The New York Times has been saying what a great relationship it has with Google as the search giant launches its alternate way to view the news, to see it as a “living story”.
The “living story” project is interesting and all that, and much fun I had looking at the timelines and wealth of content that it is serving up in its testbed with The News York Times and The Washington Post, but I’m slightly under whelmed.
Isn’t it just another way that people can spend time looking at news for free on oh yeah Google? Not sure what the New York Times gets out of it other than more of the same (traffic).
Still Janet Robinson, president and CEO of The New York Times Company and Jim Follo, Vice-President and CFO are happy. They were talking at the UBS Global Media and Communications Conference earlier this week and were sharing the love with Google.
“We have a very significant relationship with Google, and a very good relationship with them. A distinctly successful one, unlike some of our competitors’ relationships,” Follo said.
I hope Rupert Murdoch was listening to that? Probably not. No doubt he was off penning another one of his desk banging Wall Street Journal leaders. Is it me or is he at any moment going to start shouting “Rosebud”? No surprise really if your own paper does give Google Eric Schimdt an Op Ed slot to “blame you”.
“With dwindling revenue and diminished resources, frustrated newspaper executives are looking for someone to blame. Much of their anger is currently directed at Google, whom many executives view as getting all the benefit from the business relationship without giving much in return. The facts, I believe, suggest otherwise,” Schimdt wrote.
While Schmidt has been taking part in a spot of reverse blame storming one Josh Cohen, Google News’ senior business project manager, has been telling people that Google News has a great relationship with News Corp (although apparently he hasn’t heard from Murdoch in, you know, like “person”).
“I certainly haven’t heard specifically from Rupert Murdoch-he’s above my pay grade,” Cohen told the New York Observer.
Cohen added that the News Corp and Google row was mostly a media concoction that “makes for a good story”. He forgot to add “free” story.
Meanwhile The New York Times has been taking its good old time getting to grips with its paid content strategy, which is a subject the NY Observer said they dodged at the UBS shindig.
Follo said that the decision wouldn’t be “dragged out very much longer”. An implicit acknowledgement that it has been “dragged out” thus far.
Robinson added that the NY Times had to achieve a “frictionless” reader experience. That sounds good although I’m sure what it means or how they will pull it off. It was going to announce a decision “within week” five weeks ago. Nothing yet. I’m guessing friction is the cause.
You have to wonder if this is this what Murdoch’s Times is going for in London? Frictionless, I mean. PaidContent revealed a few details of what kind of pay wall we can expect when the paper relaunches online next year.
It sounds like everything will be put behind it. Some observers have wondered if there’s more to Times Online’s strategy than meets the eye; perhaps only parts of the site, for particular audiences, will be chargeable… but no, it sounds more like one big wall.

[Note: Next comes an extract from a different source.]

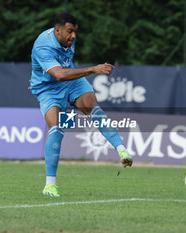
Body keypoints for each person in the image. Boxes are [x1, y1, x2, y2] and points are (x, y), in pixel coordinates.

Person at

News International’s strategy and product development director Dominic Young told the site that Times Online wants “to innovate…it may be a commercial necessity … we want to find more compelling ways of getting our journalism across. We’re doing so now, in preparation for what’s to come. We will differentiate our product.”
“Pay wall sounds like this prison … undoubtedly, there’s a lot of shades of grey—payment isn’t a barrier to buying things – but the price has got to be right.. you need to create contrast in the market,” Young said.